Last month, following two separate reviews, Duke dismissed former Primate Center director Kenneth Glander and charged his successor, Professor of Biological Anthropology William Highlander, with refocusing the center's activities on research. Provost Peter Lange says Duke will make a final decision about the center's future in three years. Among other things, that decision will depend on the center's ability to renew a $300,000 grant from the National Science Foundation and to obtain a substantial amount of additional research grants.

The silver lining

When Lange came to Duke in 1981, the business and academic sides of the University were strictly split.

Neither side had much respect for the other, says Lange; academic deans and department chairs simply took what money they could get. But following a nationwide trend, the University changed its ways in the late 1980s and early 1990s, giving each department and division more authority over its budget.

Administrators say the new paradigm fosters greater accountability and allows the University to raise quality while cutting costs.

Ralph Snyderman, chancellor for health affairs, says that is particularly true on the clinical side of the Duke University Health System, where reimbursement patterns have forced administrators to become more efficient.

"It makes decisions more difficult, but my own feeling is that if it's done correctly, it leads to a better outcome," Snyderman says. "We have to assume resources are tight, and we have to be prudent stewards for every dollar we get to spend."

Specifically, Snyderman cites the development of clinical service units as an improvement in efficiency and quality.

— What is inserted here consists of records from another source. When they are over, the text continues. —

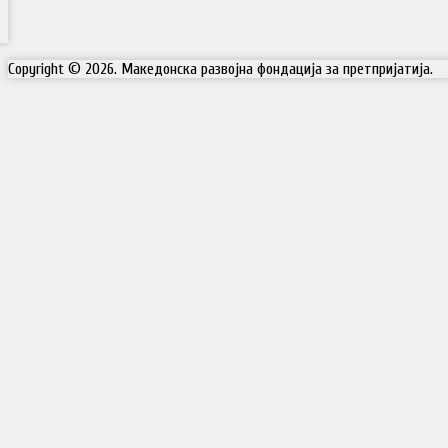
Copyright © 2026. Македонска развојна фондација за претпријатија.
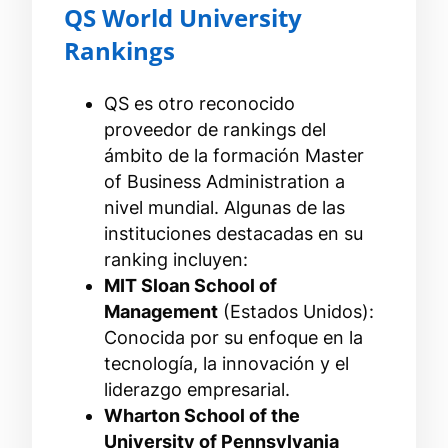
QS World University
Rankings
QS es otro reconocido
proveedor de rankings del
ámbito de la formación Master
of Business Administration a
nivel mundial. Algunas de las
instituciones destacadas en su
ranking incluyen:
MIT Sloan School of
Management
(Estados Unidos):
Conocida por su enfoque en la
tecnología, la innovación y el
liderazgo empresarial.
Wharton School of the
University of Pennsylvania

Four years ago, heart patients often went to several specialists in different areas of the hospital; those services have since been concentrated.

"We bundle together all our heart services," Snyderman explains. "We've increased the efficiency of the operations by focusing on what the patient experiences as they come through Duke Hospital."

A delicate balance

Many administrators and faculty say they feel Duke has maintained an appropriate blend of academic and business senses, managed through careful allocation of experts, beginning at the top.

"Qualified university presidents do not have to be financial experts when they take the job; they do, however, have to know or learn enough to assess the advice that they are given," Keohane wrote in an e-mail.

"It helps to have good judgment about people, so as to pick the right financial officers and give them what they need to do their jobs."

Many agree that Keohane struck a near perfect balance in Trask, who came to Duke in 1995 with a Ph.D. in education and a business degree. Despite his role as the University's chief financial officer, Trask has managed to garner support among faculty.

"He's very quick to look to what the policy is and not play the games I've seen some money people play," says Mosteller.

"I think we're lucky with Tallman because I think he does care about the University."

Trask and McGill say it is crucial that they maintain the respect of the faculty. George Christie, long-time Duke law professor and creator of the Christie Rule--which facilitated greater faculty input in university decisions--says faculty support legitimizes university decisions. "This is a big business, and there's a big gap between the people who run it and people on the opposing side," he said. "By getting faculty involved, the administration not only gets information, but it gets legitimacy for what its done."

Regardless of the method, administrators agree they must remain vigilant. And as the economy continues to slow, they realize it will be even more important to make sure they are making decisions based not only on the institution's best business interests but its best academic interests as well.

Sometimes, they might stop mid-track and realize they've gone too far--as Chafe's admissions committee discovered--but they will strive to make sure it's tassels on their hats they are wearing, not tassels on their shoes.